Les Iraniens veulent la bombe atomique car, lorsqu’ils furent attaqués en 1980 par les Irakiens (secrètement aidés par les Français et les Américains), le Conseil de sécurité de l’Onu refusa non seulement de condamner Bagdad, mais même de constater l’agression, qui était pourtant évidente. L’Iran veut l’arme nucléaire, car il est entouré de pays dotés (au nord, la Russie ; à l’est, le Pakistan ; à l’ouest, Israël ; au sud, les bases américaines et françaises du golfe Persique). Mais nous, Occidentaux, ne voulons pas que l’Iran ait la bombe. Pourquoi ? Parce que s’il l’acquérait, il serait immédiatement suivi, ne serait-ce que pour des raisons de prestige, par ces autres puissances moyen-orientales que sont l’Arabie saoudite, les Émirats arabes unis, la Turquie, l’Égypte.

L’Occident a raison d’essayer à tout prix d’empêcher la prolifération nucléaire au Moyen-Orient. Car, sur un théâtre, l’augmentation du nombre des détenteurs de l’arme atomique, accroît de manière exponentielle les risques d’une conflagration nucléaire, par simple méprise des intentions des voisins.

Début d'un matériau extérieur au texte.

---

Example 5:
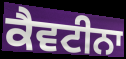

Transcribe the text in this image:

ਕੈਵਟੀਨਾ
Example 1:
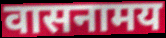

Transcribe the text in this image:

वासनामय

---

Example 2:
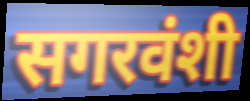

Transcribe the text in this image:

सगरवंशी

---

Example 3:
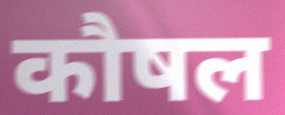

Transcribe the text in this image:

कौषल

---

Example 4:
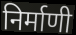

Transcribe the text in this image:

निर्माणी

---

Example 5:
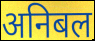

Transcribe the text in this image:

अनिबल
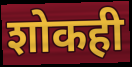
शोकही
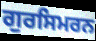
ਗੁਰਸਿਮਰਨ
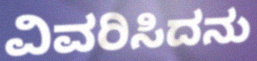
ವಿವರಿಸಿದನು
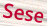
Sese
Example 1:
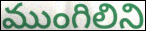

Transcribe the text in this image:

ముంగిలిని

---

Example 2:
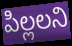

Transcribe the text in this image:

పిల్లలని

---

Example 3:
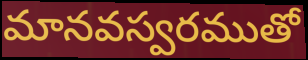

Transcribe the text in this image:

మానవస్వరముతో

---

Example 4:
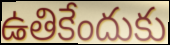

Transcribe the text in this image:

ఉతికేందుకు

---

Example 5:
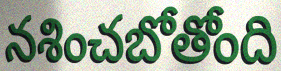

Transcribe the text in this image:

నశించబోతోంది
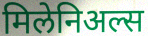
मिलेनिअल्स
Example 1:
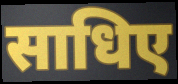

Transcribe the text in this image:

साधिए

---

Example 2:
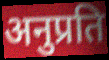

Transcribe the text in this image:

अनुप्रति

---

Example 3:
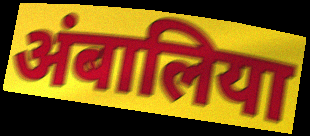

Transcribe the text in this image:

अंबालिया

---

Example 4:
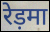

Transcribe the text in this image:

रेड़मा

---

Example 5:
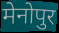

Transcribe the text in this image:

मेनोपुर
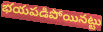
భయపడిపోయినట్టు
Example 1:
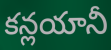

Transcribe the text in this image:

కన్లయానీ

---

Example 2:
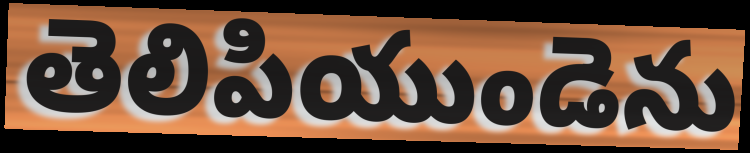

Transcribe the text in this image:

తెలిపియుండెను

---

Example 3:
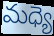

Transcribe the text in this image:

మధ్యె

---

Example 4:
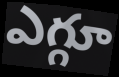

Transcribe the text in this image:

ఎగ్గూ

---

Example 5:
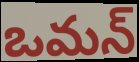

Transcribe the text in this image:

ఒమన్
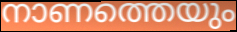
നാണത്തെയും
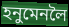
হনুমেনলৈ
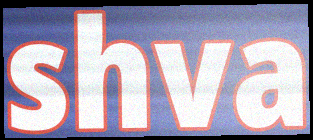
shva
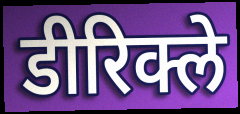
डीरिक्ले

Lors de la crise de Cuba de 1962, sur le théâtre Atlantique, le jeu ne se faisait qu’entre deux acteurs étatiques, qui de surcroît ne voulaient pas se faire la guerre : l’Amérique de Kennedy et l’URSS de Khrouchtchev. Malgré cela, l’humanité est passée à deux doigts de l’apocalypse nucléaire. Heureusement qu’il y eut, à cette époque, sur le sol des États-Unis, des hommes, américains et russes, diplomates de métier ou improvisés, prêts à faire de la diplomatie secrète.
Les deux grands eurent rétrospectivement tellement peur qu’ils décidèrent ensuite d’instituer, entre la Maison-Blanche et le Kremlin, une ligne de communication directe (le fameux téléphone rouge). Il est indispensable que les Occidentaux aillent s’enquérir de ce que recherchent réellement les Iraniens, en discutant avec eux. L’accord de 2015 impulsé par Obama et négocié par Kerry était un bijou de diplomatie. Les Iraniens renonçaient à l’arme nucléaire et se soumettaient aux contrôles internationaux inopinés ; en échange, ils obtenaient la levée progressive des sanctions, ce qui leur permettait de redevenir une grande puissance commerciale.

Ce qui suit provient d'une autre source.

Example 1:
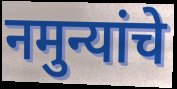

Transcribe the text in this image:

नमुन्यांचे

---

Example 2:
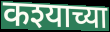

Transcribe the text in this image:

कश्याच्या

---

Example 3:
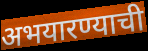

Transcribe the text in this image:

अभयारण्याची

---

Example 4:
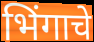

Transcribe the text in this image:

भिंगाचे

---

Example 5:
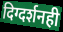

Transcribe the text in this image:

दिग्दर्शनही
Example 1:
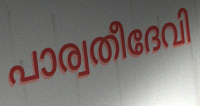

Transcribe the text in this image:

പാര്വതീദേവി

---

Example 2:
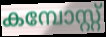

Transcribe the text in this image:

കമ്പോസ്റ്റ്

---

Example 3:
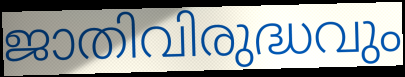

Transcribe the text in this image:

ജാതിവിരുദ്ധവും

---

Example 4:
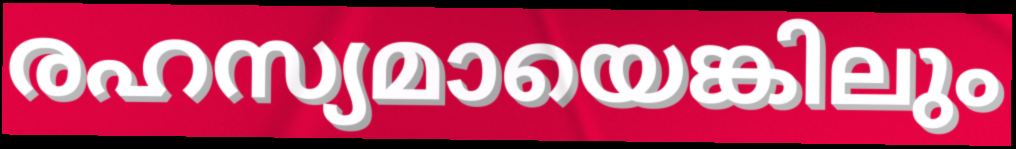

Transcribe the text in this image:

രഹസ്യമായെങ്കിലും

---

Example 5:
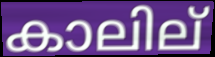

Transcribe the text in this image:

കാലില്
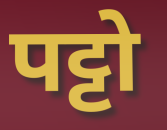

Il devient urgent de bâtir une architecture de sécurité solide au Moyen-Orient, qui résolve une fois pour toutes la question palestinienne, et qui mette fin à l’ingérence iranienne chez ses voisins. Le fait que nous n’apprécions pas le caractère théocratique du régime des ayatollahs, ne devrait pas nous empêcher de parler avec les Iraniens. Dialoguer ne signifie pas se courber. Souvenons-nous qu’en géopolitique la valeur suprême ce n’est pas la démocratie, c’est la paix.